Why building first is the expensive bet
The default failure mode for new products is building something well that nobody needed. Code feels like progress, so founders reach for it to avoid the harder, more honest work of asking strangers whether they care. By the time the product is done, you have spent the one resource you cannot get back. Validating first is not about being timid, it is about spending your months on the right thing.
What 'validate first' actually means
It does not mean a long research phase. It means confirming three things before you write real code: the pain is real and frequent, your target buyer is reachable, and people will take an action, not just nod along. You get there with customer conversations and a small demand test like a landing page or a pre-sale.
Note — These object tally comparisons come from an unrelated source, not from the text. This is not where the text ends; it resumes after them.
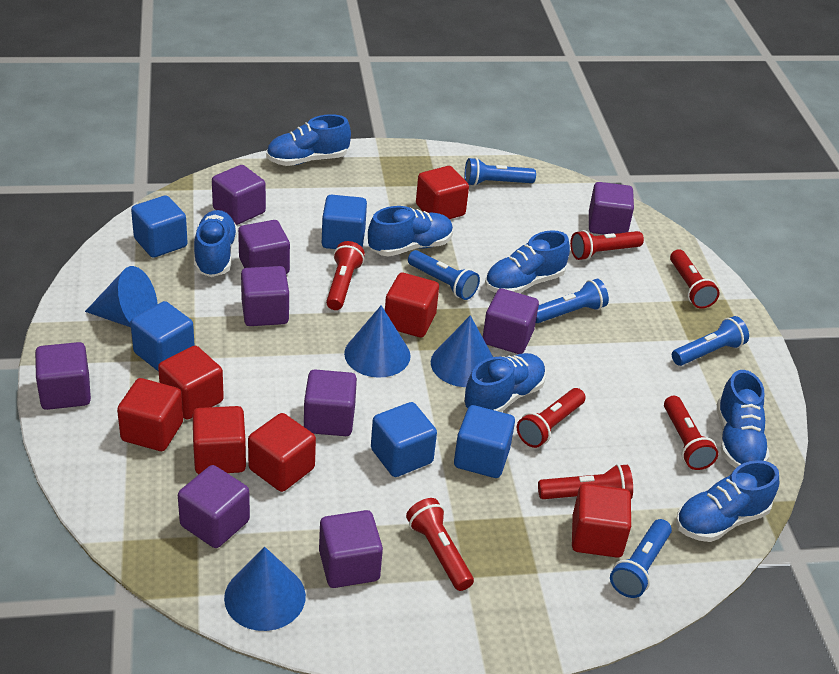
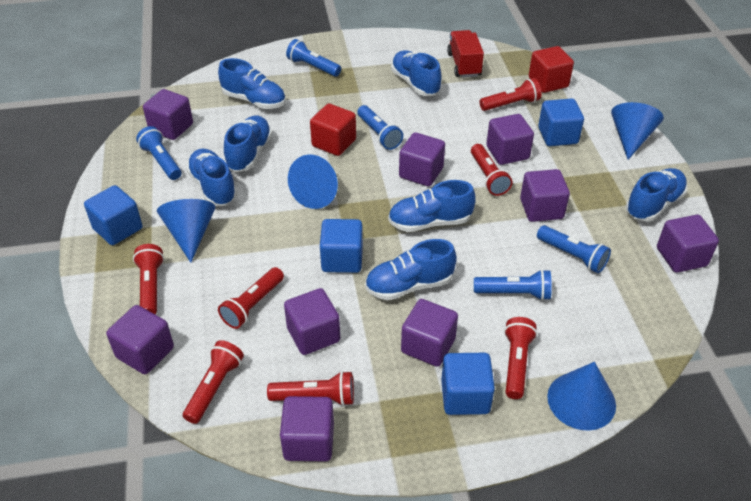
blue cube: [130,301,195,371] [131,195,188,258] [322,195,367,249] [371,402,437,477] [454,405,515,478] = 5 -> [84,185,142,245] [320,219,363,273] [441,353,495,415] [538,98,584,146] = 4
red cube: [117,378,183,451] [158,346,224,420] [193,406,246,474] [248,413,316,492] [385,273,439,338] [416,166,469,219] [572,484,631,558] = 7 -> [310,104,356,156] [529,46,574,93] = 2
red truck: none = 0 -> [447,30,484,78] = 1

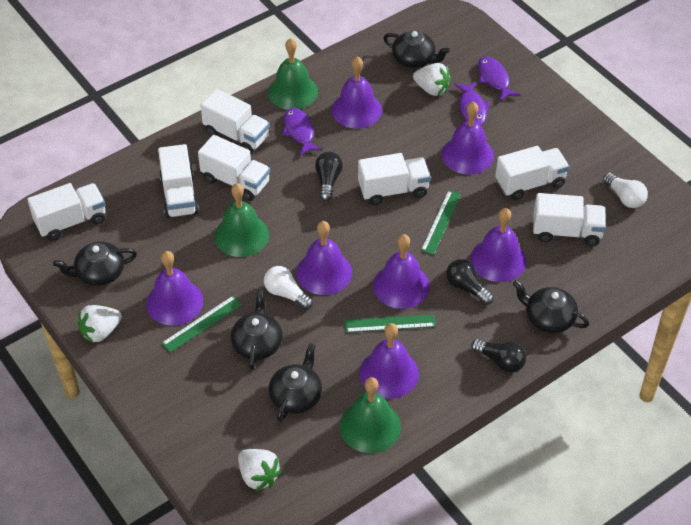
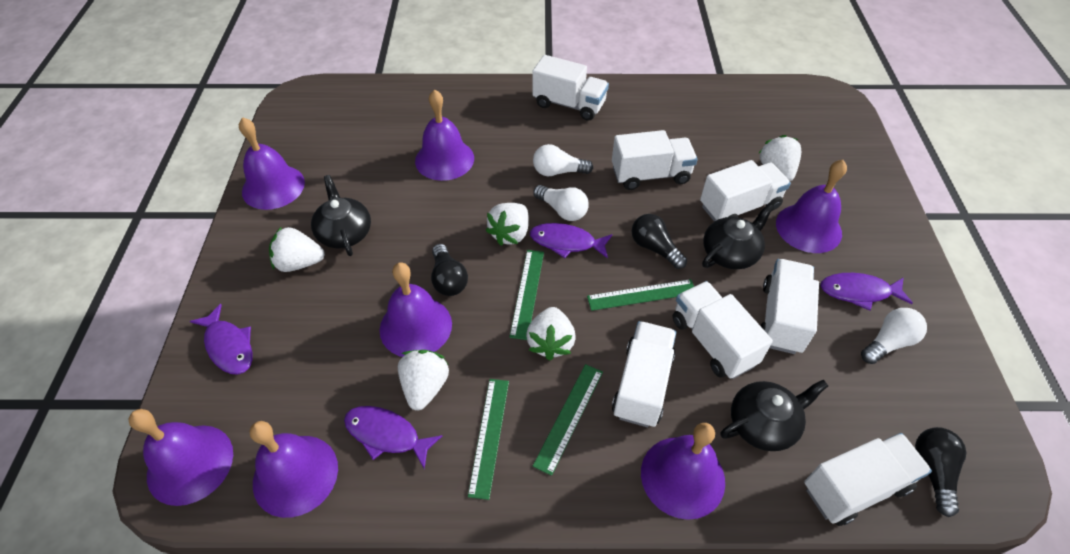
black teapot: [53,242,137,286] [231,290,283,370] [269,343,322,422] [383,31,450,68] [513,280,589,333] = 5 -> [311,175,371,256] [702,203,774,269] [720,380,828,451] = 3
green bell: [214,183,269,257] [268,38,318,110] [340,377,401,453] = 3 -> none = 0
green ruler: [161,295,242,353] [345,314,436,333] [421,190,461,255] = 3 -> [468,379,509,500] [509,250,544,340] [533,364,603,476] [587,279,694,311] = 4
purple fish: [282,108,322,155] [454,81,490,126] [478,57,520,101] = 3 -> [190,304,253,375] [344,406,442,469] [530,223,612,258] [821,273,913,310] = 4
white light bulb: [264,266,313,310] [603,173,648,208] = 2 -> [533,144,593,176] [533,185,589,221] [861,308,927,364] = 3
white strawberry: [77,305,122,343] [238,449,282,492] [413,63,451,96] = 3 -> [269,226,325,272] [398,350,449,410] [485,203,529,246] [526,307,576,361] [759,135,801,181] = 5

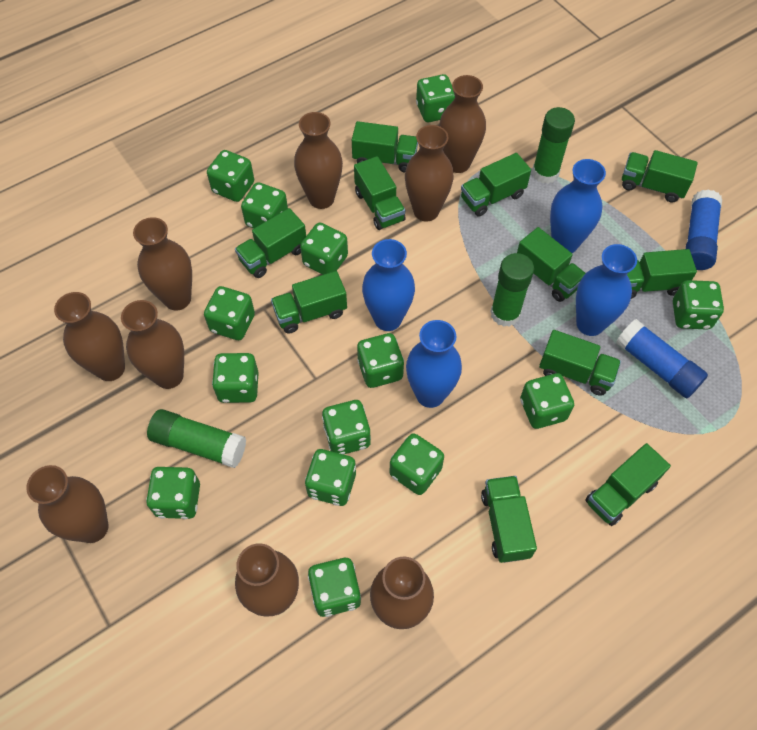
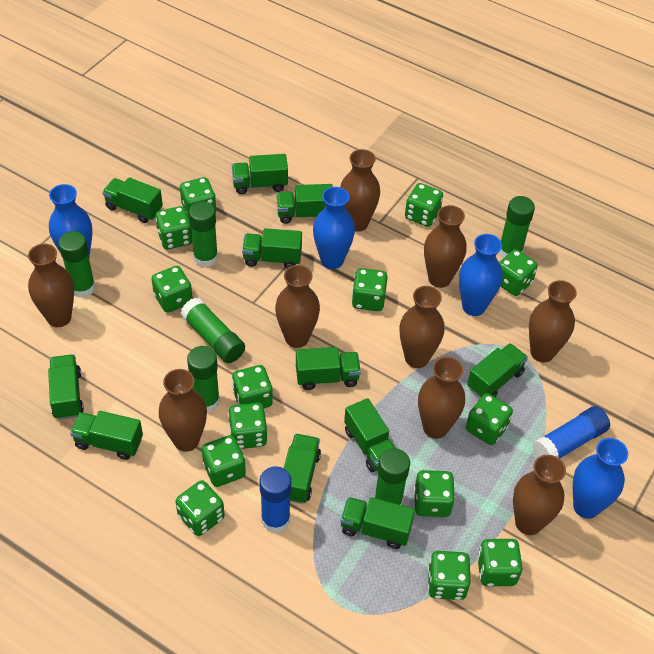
green glue stick: [147,409,246,468] [490,253,534,327] [532,107,575,183] = 3 -> [58,231,95,297] [181,298,245,363] [187,346,220,412] [189,201,218,267] [374,448,410,505] [499,196,535,258] = 6

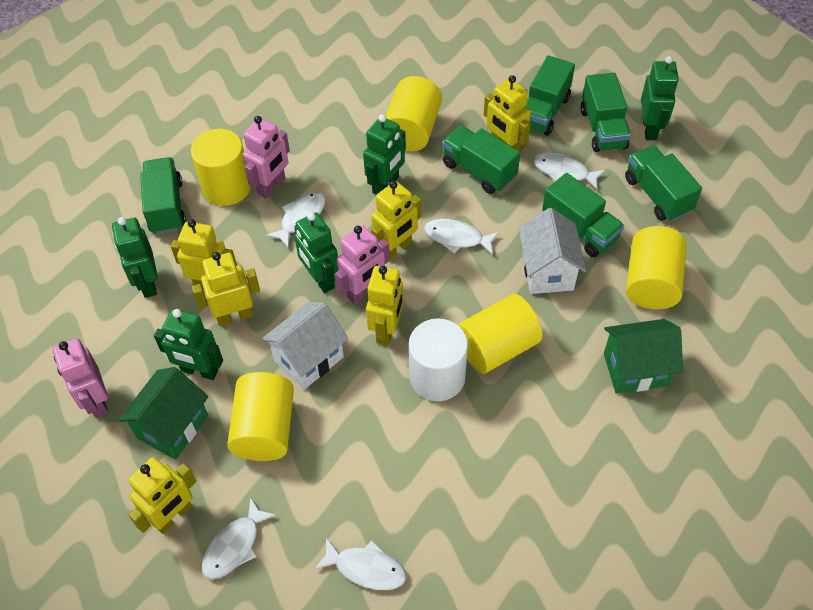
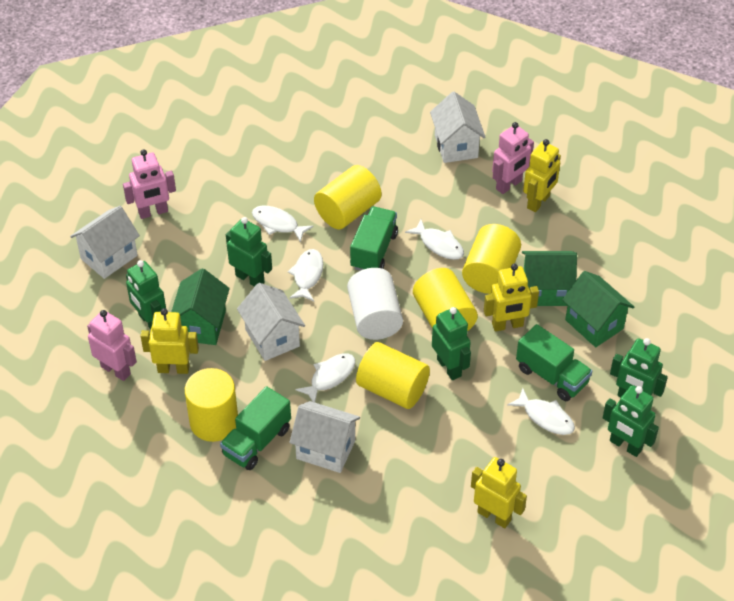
green house: [118,367,208,460] [604,319,683,394] = 2 -> [171,269,230,345] [522,251,577,306] [562,271,634,347] = 3
green truck: [140,157,186,234] [442,125,520,194] [525,55,575,136] [542,173,624,257] [581,73,631,152] [625,145,702,221] = 6 -> [220,386,291,470] [350,207,398,271] [516,324,592,401] = 3
white house: [262,302,348,390] [519,208,586,294] = 2 -> [70,206,140,279] [237,283,305,361] [290,401,360,473] [430,92,486,163] = 4
yellow robot: [128,457,196,534] [171,219,237,289] [192,252,260,326] [366,266,404,345] [371,181,421,260] [484,75,531,152] = 6 -> [141,308,199,374] [471,457,527,528] [484,264,539,332] [523,139,561,212] = 4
A week or two of this is usually enough to decide.
The honest exceptions
Sometimes building is the fastest way to learn. If you can ship a rough version in a weekend, the build itself is the test, and overthinking validation wastes time. The same is true if you are your own first customer and feel the pain daily, since you already have one validated user. These exceptions are narrow. If the build is weeks of work or the buyer is not you, validate first.
How to tell which camp you are in
Ask one question: is building cheaper than asking? If a usable version takes a weekend, build it and watch what happens. If it takes a month or more, or the buyer is hard to reach, the math flips hard toward validating first. Founders who skip this step almost never save time. They just find out later, after the expensive part.